Richard Grasso was forced to resign as head of the New York Stock Exchange Wednesday, amid a furor over his $140 million compensation package. The disclosure and resignation plunged the 211-year-old institution into one of its most serious crises.
The New York Stock Exchange is the world's biggest and most powerful equities markets. The value of the hundreds of companies listed on the exchange exceeds $10 trillion. The exchange is owned by its members, who pay up to $2 million to purchase a seat.
Mr. Grasso had been its chairman since 1995. A self-proclaimed spokesman for global capitalism, Mr. Grasso won acclaim for getting the exchange back into operation only six days after the terrorist attacks on the nearby World Trade Center two years ago. A college dropout who grew up in a working class New York neighborhood, Mr. Grasso spent 36 of his 57 years at the Exchange.
Following disclosure last month of Mr. Grasso's pay package, major investors like the state of California pension fund began challenging the apparent conflict of interest in having Mr. Grasso's compensation determined by the very companies he was supposed to be regulating.
Bill Seidman, a former government financial regulator, now a television commentator, says, following accounting scandals that brought two leading companies - Enron and WorldCom - into bankruptcy, the stock exchange needs to make its operations transparent.
“They've got to go [with] the kinds of rules corporate America is going to, with respect to independence,” he said. “And in addition, they're going to have to separate the regulatory part of their structure the way the Nasdaq [stock exchange] has. Self-regulation hasn't worked for accountants and others, and the New York Stock Exchange is going to have to do the same thing.”
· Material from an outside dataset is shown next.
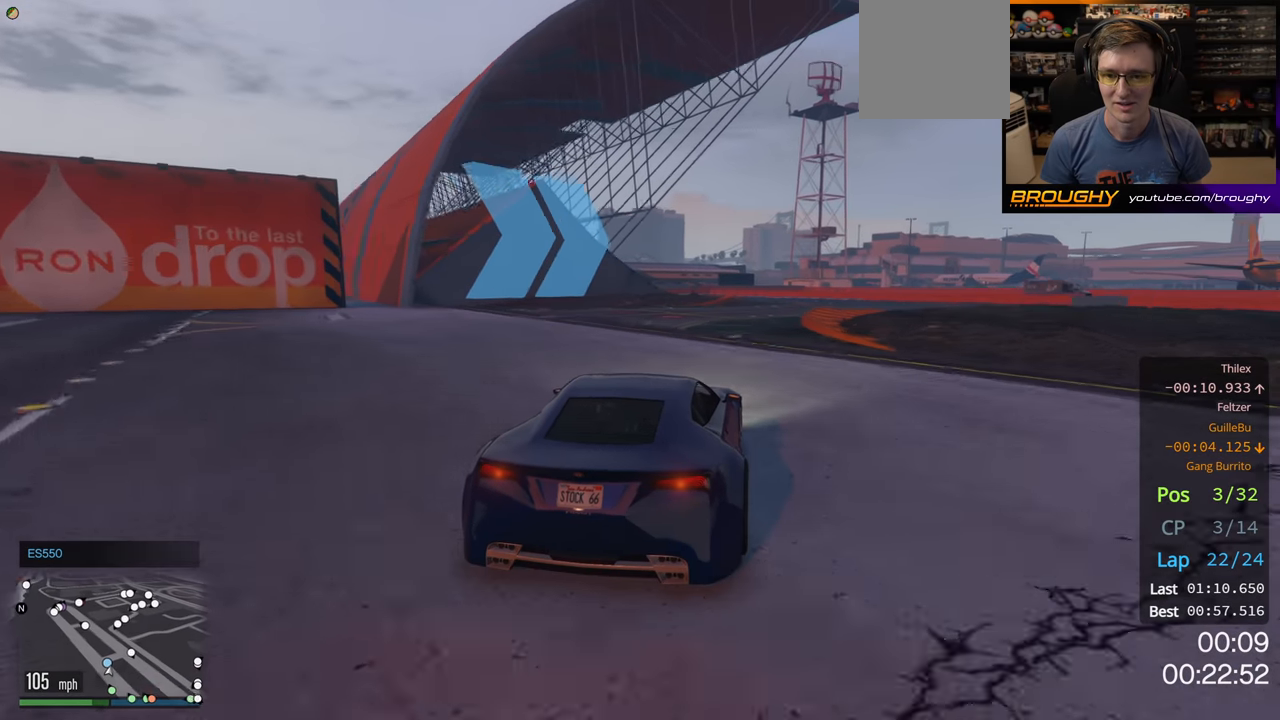
{"buttons": ["R2"], "left_stick": "center", "right_stick": "center", "events": [[17, "left_stick", "right"], [183, "left_stick", "center"], [350, "left_stick", "left"], [483, "left_stick", "center"]]}
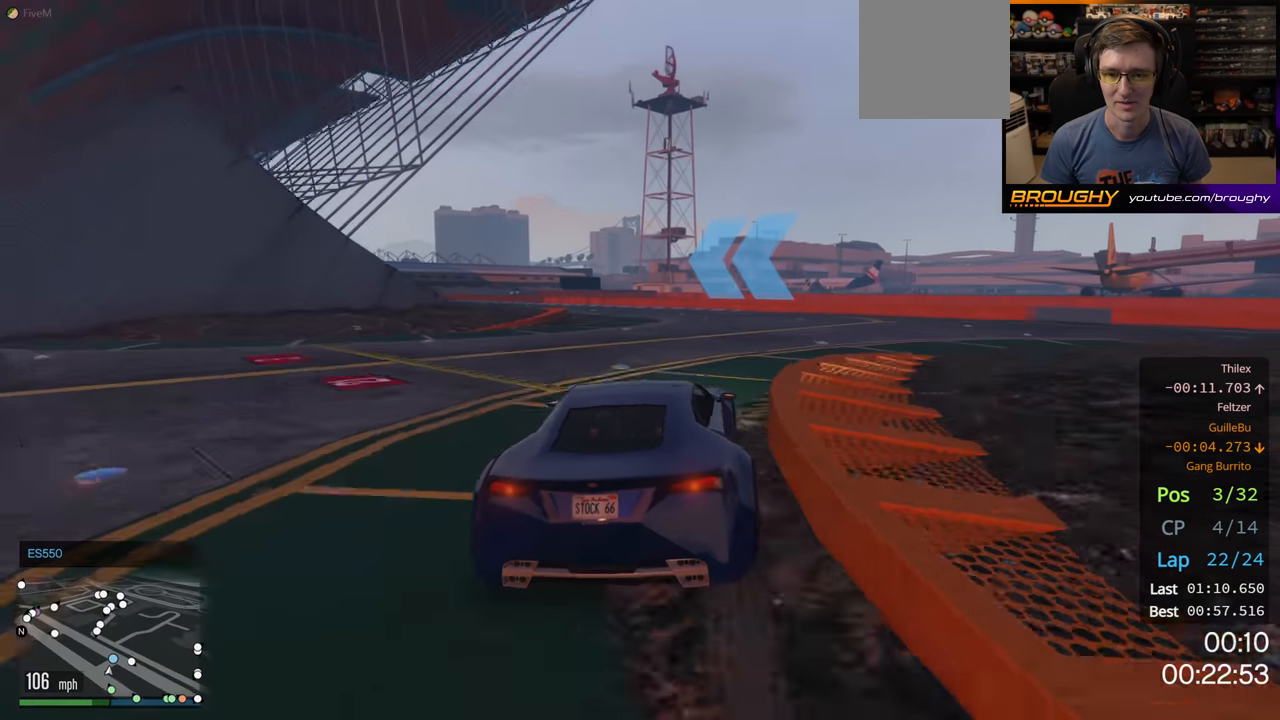
{"buttons": ["R2"], "left_stick": "up-left", "right_stick": "center", "events": [[233, "left_stick", "left"], [300, "left_stick", "up-left"]]}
Mr. Grasso often described his work as two-thirds administrative and one-third regulatory. Muriel Siebert, a member of the Exchange, agrees that it does not make sense for the companies that are being regulated to determine the pay of the regulator.
“In my opinion, it is very hard when your compensation is being determined by industry people, and you're sending examiners in to look at their books,” she said.
William Seidman applauds Mr. Grasso's departure, and says it is a further move to improve the ethics of American corporations.
“It is one more step in cleaning up the problems we got into in the 1990s,” he said. “Don't forget, Grasso didn't do anything he hadn't learned from corporate America.”
The exchange has appointed an interim chief executive, and opened a search for a new chairman. Floor traders and executives of the blue chip companies traded on Wall Street hope that permanent damage has not been done, and that the exchange will win back the respect of the investing public.